Volontariato e progettazioni hanno sempre sfrecciato pari passo nella vita di Silvio e quando ci fu il terremoto che distrusse L'Aquila l'ingegnere messinese stava seguendo il progetto della Gallardo Superleggera della Lamborghini. « Mi assentai per una settimana per partire come volontario tra le macerie grazie alla grande collaborazione di chi lavorava con me. E il progetto della Gallardo non solo è andato avanti lo stesso ma si è arrivati ad avere uno dei migliori lavori che ho portato a termine. A Modena, anche in Ferrari, comunque, ho avuto a che fare con colleghi meravigliosi. E anche quando ho deciso di lasciare tutti hanno condiviso la mia scelta».

La vocazione

Silvio Capizzoto oggi lavora in un Istituto professionale e afferma di aver assecondato quella che probabilmente è una vera e propria vocazione. E dopo una breve parentesi da precario ha vinto il concorso: «Oggi sono vicepreside e a scuola riesco pure a portare il punto di vista delle aziende avendo accumulato molta esperienza. Nel periodo della pandemia abbiamo pure portato avanti il progetto della libreria della nostra nuova biblioteca usando anche una scaffalatura molto particolare e innovativa. L' immagine più bella? Quella di uno studente – si accende la commozione del docente – che una volta mi mandò quasi a quel paese. Io lo lasciai sfogare e mi raccontò la sua storia di sofferenza e povertà. Dopo si diplomò con buoni voti e ogni volta che mi faceva vedere i risultati diceva “Prof, l'ho fatto per lei”. E questo ci fa capire che tutti hanno bisogno di un mentore, di una guida, di qualcuno che ci indirizzi: sia uno studente che ha bisogno di credere di poter esser artefice del proprio destino , ma anche uno stagista che si ritrova a dover affacciarsi alla professione e ha in testa solo nozioni.
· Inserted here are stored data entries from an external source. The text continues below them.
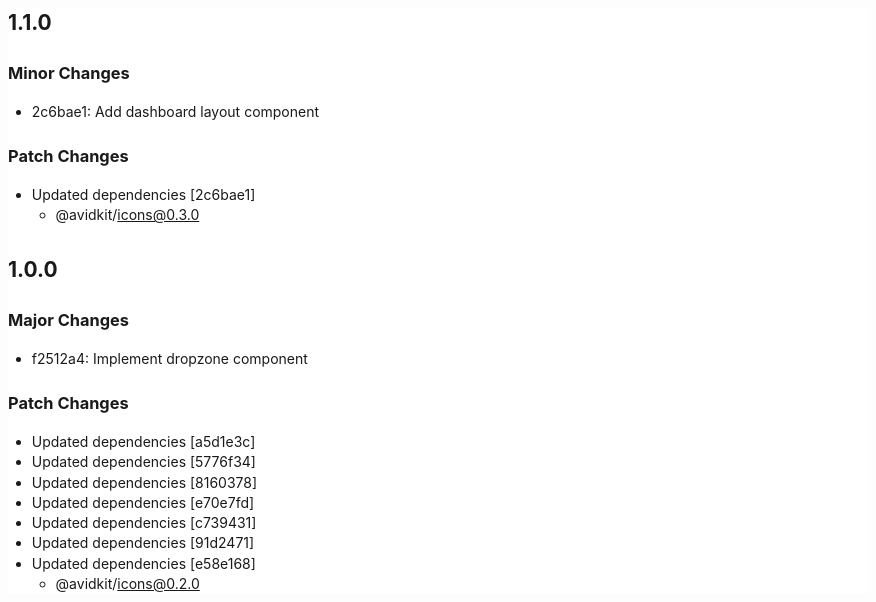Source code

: ## 1.1.0

### Minor Changes

- 2c6bae1: Add dashboard layout component

### Patch Changes

- Updated dependencies [2c6bae1]
  - @avidkit/icons@0.3.0

## 1.0.0

### Major Changes

- f2512a4: Implement dropzone component

### Patch Changes

- Updated dependencies [a5d1e3c]
- Updated dependencies [5776f34]
- Updated dependencies [8160378]
- Updated dependencies [e70e7fd]
- Updated dependencies [c739431]
- Updated dependencies [91d2471]
- Updated dependencies [e58e168]
  - @avidkit/icons@0.2.0
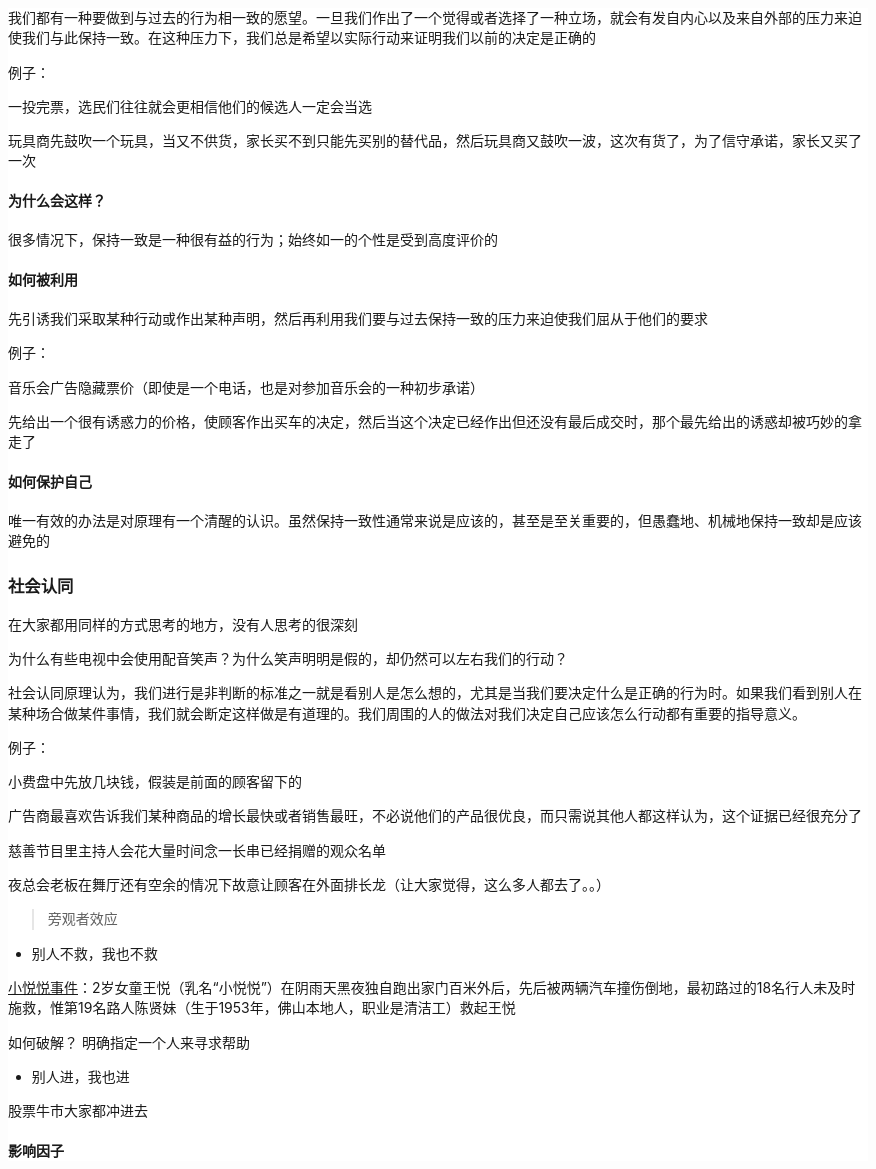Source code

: 我们都有一种要做到与过去的行为相一致的愿望。一旦我们作出了一个觉得或者选择了一种立场，就会有发自内心以及来自外部的压力来迫使我们与此保持一致。在这种压力下，我们总是希望以实际行动来证明我们以前的决定是正确的

例子：

一投完票，选民们往往就会更相信他们的候选人一定会当选

玩具商先鼓吹一个玩具，当又不供货，家长买不到只能先买别的替代品，然后玩具商又鼓吹一波，这次有货了，为了信守承诺，家长又买了一次

#### 为什么会这样？

很多情况下，保持一致是一种很有益的行为；始终如一的个性是受到高度评价的


#### 如何被利用

先引诱我们采取某种行动或作出某种声明，然后再利用我们要与过去保持一致的压力来迫使我们屈从于他们的要求

例子：

音乐会广告隐藏票价（即使是一个电话，也是对参加音乐会的一种初步承诺）

先给出一个很有诱惑力的价格，使顾客作出买车的决定，然后当这个决定已经作出但还没有最后成交时，那个最先给出的诱惑却被巧妙的拿走了

#### 如何保护自己

唯一有效的办法是对原理有一个清醒的认识。虽然保持一致性通常来说是应该的，甚至是至关重要的，但愚蠢地、机械地保持一致却是应该避免的

### 社会认同

在大家都用同样的方式思考的地方，没有人思考的很深刻

为什么有些电视中会使用配音笑声？为什么笑声明明是假的，却仍然可以左右我们的行动？

社会认同原理认为，我们进行是非判断的标准之一就是看别人是怎么想的，尤其是当我们要决定什么是正确的行为时。如果我们看到别人在某种场合做某件事情，我们就会断定这样做是有道理的。我们周围的人的做法对我们决定自己应该怎么行动都有重要的指导意义。

例子：

小费盘中先放几块钱，假装是前面的顾客留下的

广告商最喜欢告诉我们某种商品的增长最快或者销售最旺，不必说他们的产品很优良，而只需说其他人都这样认为，这个证据已经很充分了

慈善节目里主持人会花大量时间念一长串已经捐赠的观众名单

夜总会老板在舞厅还有空余的情况下故意让顾客在外面排长龙（让大家觉得，这么多人都去了。。）

> 旁观者效应

- 别人不救，我也不救

[小悦悦事件](https://zh.wikipedia.org/wiki/%E5%B0%8F%E6%82%A6%E6%82%A6%E4%BA%8B%E4%BB%B6)：2岁女童王悦（乳名“小悦悦”）在阴雨天黑夜独自跑出家门百米外后，先后被两辆汽车撞伤倒地，最初路过的18名行人未及时施救，惟第19名路人陈贤妹（生于1953年，佛山本地人，职业是清洁工）救起王悦

如何破解？  明确指定一个人来寻求帮助

- 别人进，我也进

股票牛市大家都冲进去

#### 影响因子
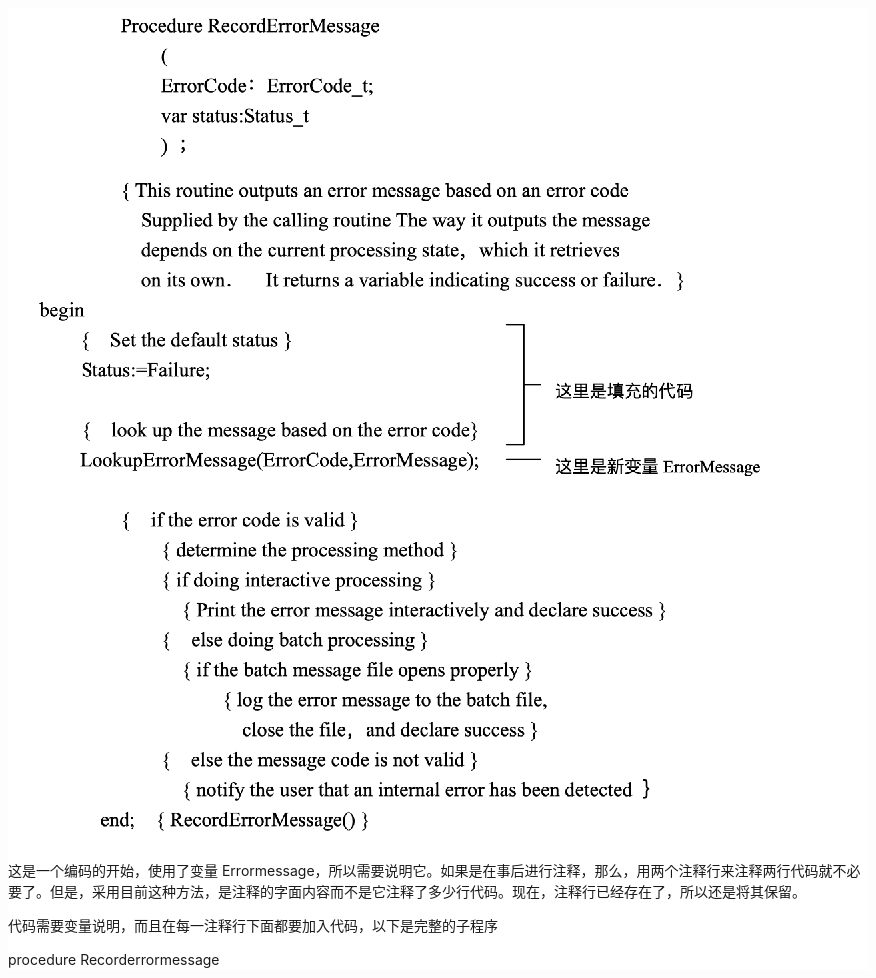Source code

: ![](./res/2019015.png)

这是一个编码的开始，使用了变量 Errormessage，所以需要说明它。如果是在事后进行注释，那么，用两个注释行来注释两行代码就不必要了。但是，采用目前这种方法，是注释的字面内容而不是它注释了多少行代码。现在，注释行已经存在了，所以还是将其保留。

代码需要变量说明，而且在每一注释行下面都要加入代码，以下是完整的子程序

procedure Recorderrormessage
E io ne ho incrociati parecchi». Ma secondo il professore messinese c'è una cosa che bisogna inculcare ai ragazzi: l'idea che anche da una sconfitta ci si può sollevare. E anche qui si apre il vissuto: «L'altro giorno mio figlio è venuto a dirmi che aveva preso un butto voto. Io gli ho detto: “Ah, finalmente mi hai portato un brutto voto”. Cosa che ovviamente non si aspettava. Ma io credo che il voto negativo ci permette di capire cosa abbiamo sbagliato e cosa possiamo migliorare. Ed così è anche la vita... Ora però mi raccomando; non dite che me ne sono andato dalla Ferrari perché mi trovavo male. La mia è stata una scelta di cuore».